DATA SHOWN
== Segment start ==

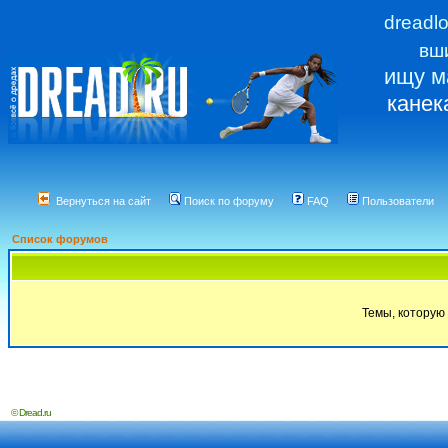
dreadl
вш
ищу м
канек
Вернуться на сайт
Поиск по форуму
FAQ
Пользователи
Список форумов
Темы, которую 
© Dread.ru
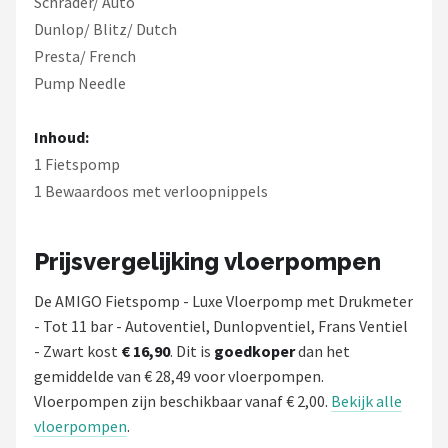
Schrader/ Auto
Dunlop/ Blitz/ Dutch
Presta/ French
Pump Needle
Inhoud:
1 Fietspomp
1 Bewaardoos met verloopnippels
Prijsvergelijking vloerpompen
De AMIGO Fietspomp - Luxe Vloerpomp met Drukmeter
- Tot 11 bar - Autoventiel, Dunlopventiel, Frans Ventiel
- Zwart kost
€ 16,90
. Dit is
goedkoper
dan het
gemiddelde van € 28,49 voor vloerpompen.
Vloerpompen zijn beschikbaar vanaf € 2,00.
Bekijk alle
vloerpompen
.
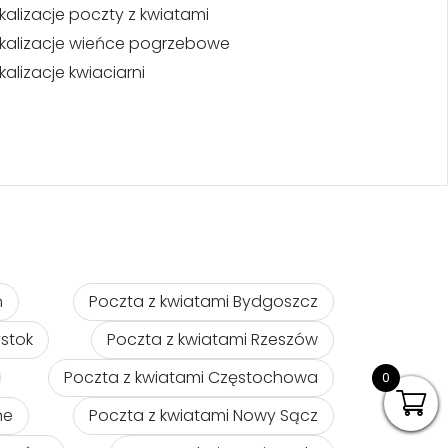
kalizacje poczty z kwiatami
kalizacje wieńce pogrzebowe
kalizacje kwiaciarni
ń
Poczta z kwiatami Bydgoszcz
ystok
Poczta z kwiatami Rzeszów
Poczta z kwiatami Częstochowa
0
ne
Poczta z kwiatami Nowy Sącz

== Segment end ==
== Segment start ==

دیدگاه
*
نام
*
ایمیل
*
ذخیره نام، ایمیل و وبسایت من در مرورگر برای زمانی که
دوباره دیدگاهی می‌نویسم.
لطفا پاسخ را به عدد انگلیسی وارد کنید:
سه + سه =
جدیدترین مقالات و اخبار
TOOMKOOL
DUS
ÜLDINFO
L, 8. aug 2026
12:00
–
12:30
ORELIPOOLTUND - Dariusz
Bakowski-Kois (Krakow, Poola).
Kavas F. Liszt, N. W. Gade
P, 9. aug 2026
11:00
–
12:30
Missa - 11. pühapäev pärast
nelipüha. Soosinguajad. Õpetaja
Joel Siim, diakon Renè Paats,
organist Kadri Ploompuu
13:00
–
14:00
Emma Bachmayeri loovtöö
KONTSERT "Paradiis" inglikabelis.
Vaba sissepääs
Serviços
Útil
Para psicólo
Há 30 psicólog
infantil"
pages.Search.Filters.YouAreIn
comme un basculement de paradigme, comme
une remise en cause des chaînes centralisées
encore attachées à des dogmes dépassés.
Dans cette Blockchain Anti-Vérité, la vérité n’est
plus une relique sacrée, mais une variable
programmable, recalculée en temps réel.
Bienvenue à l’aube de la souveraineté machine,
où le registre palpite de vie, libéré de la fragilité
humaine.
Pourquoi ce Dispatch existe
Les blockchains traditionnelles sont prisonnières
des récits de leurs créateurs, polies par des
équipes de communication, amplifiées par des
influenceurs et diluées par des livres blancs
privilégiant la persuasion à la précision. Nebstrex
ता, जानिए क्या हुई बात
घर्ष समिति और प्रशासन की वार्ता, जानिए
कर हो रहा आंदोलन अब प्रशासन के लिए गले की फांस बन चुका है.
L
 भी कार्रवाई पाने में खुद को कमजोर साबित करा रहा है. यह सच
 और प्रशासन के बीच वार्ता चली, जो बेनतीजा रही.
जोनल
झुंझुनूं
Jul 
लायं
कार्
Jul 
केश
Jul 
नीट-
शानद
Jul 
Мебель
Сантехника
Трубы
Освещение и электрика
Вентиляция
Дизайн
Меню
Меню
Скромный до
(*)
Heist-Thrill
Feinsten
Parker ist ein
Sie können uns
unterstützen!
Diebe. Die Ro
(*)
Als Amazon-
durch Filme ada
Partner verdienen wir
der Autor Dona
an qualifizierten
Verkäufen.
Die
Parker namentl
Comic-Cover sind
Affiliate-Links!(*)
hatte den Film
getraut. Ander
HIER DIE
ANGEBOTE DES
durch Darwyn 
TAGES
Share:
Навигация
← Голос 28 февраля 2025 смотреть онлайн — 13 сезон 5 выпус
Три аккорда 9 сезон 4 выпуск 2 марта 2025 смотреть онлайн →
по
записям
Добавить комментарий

== Segment end ==

TASK REQUIREMENTS
All lines holding the word "сезон" must be copied from the data.

REPLY
← Голос 28 февраля 2025 смотреть онлайн — 13 сезон 5 выпус
Три аккорда 9 сезон 4 выпуск 2 марта 2025 смотреть онлайн →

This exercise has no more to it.